- Born: October 26, 1954 (age 70)
- Education: University of Texas at Austin
- Known for: Former Chairman and CEO of Gannett Company

= Craig A. Dubow =

American businessman

Craig A. Dubow is the former chairman, president and chief executive officer of Gannett Company.

==Biography==
Dubow was born on October 26, 1954. He graduated from the University of Texas at Austin in 1977. In 1981, he worked in advertising sales for KUSA in Denver, Colorado. He then worked for KVUE-TV in Austin, Texas, and became its president and general manager in 1990. In 1992, he became the president and general manager of WXIA-TV in Atlanta, Georgia. From 1996 to 2000, he was the executive vice president of Gannett Television. He became president of Gannett Broadcasting in 2000 and CEO in 2001.

He sits on the board of directors of Broadcast Music Incorporated and the Associated Press. He is a member of the Business Roundtable and the Development Board of the University of Texas at Austin. He has been on the boards of directors of MSTV, CBS and NBC.

Dubow's annual compensation at Gannett was approximately $4.5 million. He retired on October 6, 2011, for health reasons.
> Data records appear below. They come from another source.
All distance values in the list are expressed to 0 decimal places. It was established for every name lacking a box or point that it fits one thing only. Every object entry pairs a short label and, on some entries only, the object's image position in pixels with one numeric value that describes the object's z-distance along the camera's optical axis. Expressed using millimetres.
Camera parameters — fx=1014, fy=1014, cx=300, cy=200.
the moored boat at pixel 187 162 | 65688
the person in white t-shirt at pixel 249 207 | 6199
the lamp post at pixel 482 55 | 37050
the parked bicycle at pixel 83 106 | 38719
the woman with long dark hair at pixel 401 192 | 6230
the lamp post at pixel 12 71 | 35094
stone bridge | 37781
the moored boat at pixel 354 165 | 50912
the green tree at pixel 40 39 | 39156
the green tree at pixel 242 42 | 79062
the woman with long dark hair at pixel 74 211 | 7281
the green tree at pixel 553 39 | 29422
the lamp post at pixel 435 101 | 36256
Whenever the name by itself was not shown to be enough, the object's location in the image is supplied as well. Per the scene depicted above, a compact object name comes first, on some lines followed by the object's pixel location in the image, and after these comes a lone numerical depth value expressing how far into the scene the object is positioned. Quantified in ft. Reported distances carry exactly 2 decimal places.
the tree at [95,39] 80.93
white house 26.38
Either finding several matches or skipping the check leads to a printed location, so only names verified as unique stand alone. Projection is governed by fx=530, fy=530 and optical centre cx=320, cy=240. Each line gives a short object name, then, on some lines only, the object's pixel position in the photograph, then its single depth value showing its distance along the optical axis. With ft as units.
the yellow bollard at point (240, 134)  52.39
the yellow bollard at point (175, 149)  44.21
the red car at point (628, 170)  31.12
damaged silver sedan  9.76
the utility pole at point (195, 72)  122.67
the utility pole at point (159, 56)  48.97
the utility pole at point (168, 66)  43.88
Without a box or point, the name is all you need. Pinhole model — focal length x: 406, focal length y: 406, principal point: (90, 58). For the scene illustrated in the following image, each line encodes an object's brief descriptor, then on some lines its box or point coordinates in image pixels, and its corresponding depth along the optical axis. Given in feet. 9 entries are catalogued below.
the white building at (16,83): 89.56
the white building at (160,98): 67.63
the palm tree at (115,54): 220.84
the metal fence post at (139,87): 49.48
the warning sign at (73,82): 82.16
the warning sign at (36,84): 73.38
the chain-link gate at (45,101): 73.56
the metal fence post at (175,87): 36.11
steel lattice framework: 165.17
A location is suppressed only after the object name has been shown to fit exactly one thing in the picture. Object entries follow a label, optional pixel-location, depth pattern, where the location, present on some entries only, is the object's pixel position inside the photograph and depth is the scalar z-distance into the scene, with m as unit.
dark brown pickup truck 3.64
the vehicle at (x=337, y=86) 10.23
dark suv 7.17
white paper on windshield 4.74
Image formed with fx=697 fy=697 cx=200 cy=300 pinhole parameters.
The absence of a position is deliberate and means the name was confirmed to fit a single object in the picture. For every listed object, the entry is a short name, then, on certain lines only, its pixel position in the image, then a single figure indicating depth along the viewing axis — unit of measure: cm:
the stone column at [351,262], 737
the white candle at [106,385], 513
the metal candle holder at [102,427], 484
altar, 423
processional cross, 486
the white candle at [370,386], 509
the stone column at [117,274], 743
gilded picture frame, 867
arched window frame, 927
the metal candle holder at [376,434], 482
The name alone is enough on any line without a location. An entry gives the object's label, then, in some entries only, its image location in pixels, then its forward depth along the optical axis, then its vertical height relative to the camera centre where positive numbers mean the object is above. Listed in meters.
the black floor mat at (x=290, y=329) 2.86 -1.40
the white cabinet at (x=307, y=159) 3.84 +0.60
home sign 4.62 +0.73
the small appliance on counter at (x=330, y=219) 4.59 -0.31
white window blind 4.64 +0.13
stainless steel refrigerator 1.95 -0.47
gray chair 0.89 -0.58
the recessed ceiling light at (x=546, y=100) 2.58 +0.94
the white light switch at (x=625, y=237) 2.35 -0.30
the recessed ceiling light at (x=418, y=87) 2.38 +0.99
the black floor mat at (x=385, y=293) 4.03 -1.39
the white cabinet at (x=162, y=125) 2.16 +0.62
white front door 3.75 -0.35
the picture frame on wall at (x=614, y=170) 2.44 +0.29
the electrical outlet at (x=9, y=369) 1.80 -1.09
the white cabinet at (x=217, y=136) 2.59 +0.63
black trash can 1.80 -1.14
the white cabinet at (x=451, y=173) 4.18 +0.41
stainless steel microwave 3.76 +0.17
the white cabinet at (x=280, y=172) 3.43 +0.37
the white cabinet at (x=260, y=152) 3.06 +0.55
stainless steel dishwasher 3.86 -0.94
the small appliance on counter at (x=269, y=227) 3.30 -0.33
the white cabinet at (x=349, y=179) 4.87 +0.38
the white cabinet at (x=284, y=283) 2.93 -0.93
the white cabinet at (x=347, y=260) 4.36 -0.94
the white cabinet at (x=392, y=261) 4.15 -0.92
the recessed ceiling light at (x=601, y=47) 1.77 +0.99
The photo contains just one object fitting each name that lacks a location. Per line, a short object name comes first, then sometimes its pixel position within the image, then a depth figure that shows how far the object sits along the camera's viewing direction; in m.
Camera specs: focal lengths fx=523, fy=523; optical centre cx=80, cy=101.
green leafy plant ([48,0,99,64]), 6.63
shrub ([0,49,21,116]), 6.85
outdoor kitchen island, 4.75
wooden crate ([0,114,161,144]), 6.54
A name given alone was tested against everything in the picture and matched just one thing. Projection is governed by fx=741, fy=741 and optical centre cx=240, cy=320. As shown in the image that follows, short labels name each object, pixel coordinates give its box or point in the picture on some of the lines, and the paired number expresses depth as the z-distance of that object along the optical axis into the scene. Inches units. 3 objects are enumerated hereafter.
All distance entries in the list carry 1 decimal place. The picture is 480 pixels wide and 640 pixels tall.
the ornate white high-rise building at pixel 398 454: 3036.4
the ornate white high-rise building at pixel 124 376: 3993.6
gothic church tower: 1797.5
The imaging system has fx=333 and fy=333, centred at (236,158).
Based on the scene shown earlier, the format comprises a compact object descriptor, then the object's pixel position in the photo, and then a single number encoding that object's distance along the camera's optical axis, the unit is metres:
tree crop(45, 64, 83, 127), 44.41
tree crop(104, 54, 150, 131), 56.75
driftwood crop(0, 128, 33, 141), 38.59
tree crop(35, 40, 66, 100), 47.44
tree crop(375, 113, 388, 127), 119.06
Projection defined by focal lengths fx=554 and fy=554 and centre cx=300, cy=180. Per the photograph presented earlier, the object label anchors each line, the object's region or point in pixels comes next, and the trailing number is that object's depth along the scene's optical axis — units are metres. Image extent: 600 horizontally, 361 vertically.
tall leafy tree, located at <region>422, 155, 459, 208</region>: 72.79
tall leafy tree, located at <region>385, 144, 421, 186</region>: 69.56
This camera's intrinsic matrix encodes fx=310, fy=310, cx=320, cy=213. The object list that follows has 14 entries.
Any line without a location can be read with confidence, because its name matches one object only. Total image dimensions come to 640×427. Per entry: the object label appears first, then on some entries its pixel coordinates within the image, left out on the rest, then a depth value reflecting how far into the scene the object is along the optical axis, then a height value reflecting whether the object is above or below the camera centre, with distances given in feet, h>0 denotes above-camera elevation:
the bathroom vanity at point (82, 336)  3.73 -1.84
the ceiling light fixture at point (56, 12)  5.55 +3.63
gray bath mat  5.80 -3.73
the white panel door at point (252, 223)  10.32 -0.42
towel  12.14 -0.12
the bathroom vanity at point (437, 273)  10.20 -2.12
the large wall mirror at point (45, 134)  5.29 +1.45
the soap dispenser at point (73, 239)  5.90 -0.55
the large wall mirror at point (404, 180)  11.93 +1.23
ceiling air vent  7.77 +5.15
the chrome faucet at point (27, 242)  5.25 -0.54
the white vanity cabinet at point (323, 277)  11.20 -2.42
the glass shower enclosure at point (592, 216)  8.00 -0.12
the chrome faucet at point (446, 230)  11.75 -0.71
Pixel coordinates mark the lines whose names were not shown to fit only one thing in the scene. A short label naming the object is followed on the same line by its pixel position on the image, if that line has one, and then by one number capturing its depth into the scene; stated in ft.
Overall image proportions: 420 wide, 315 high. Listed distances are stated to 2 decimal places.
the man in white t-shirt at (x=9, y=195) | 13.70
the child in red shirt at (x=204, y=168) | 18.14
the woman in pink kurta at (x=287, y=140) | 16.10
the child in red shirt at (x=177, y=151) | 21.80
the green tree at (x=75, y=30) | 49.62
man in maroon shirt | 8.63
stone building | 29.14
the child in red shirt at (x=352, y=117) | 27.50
He left with a golden parachute and could receive retirement and disability benefits valued at $37 million. The amount of his retirement and disability payout has been criticized as excessive in light of the facts that under Dubow's five-year tenure as CEO, Gannett's share price fell to $10 per share from over $70, and the number of employees was reduced from 52,000 to 32,000.

He lives in Great Falls, Virginia, with his wife Denise.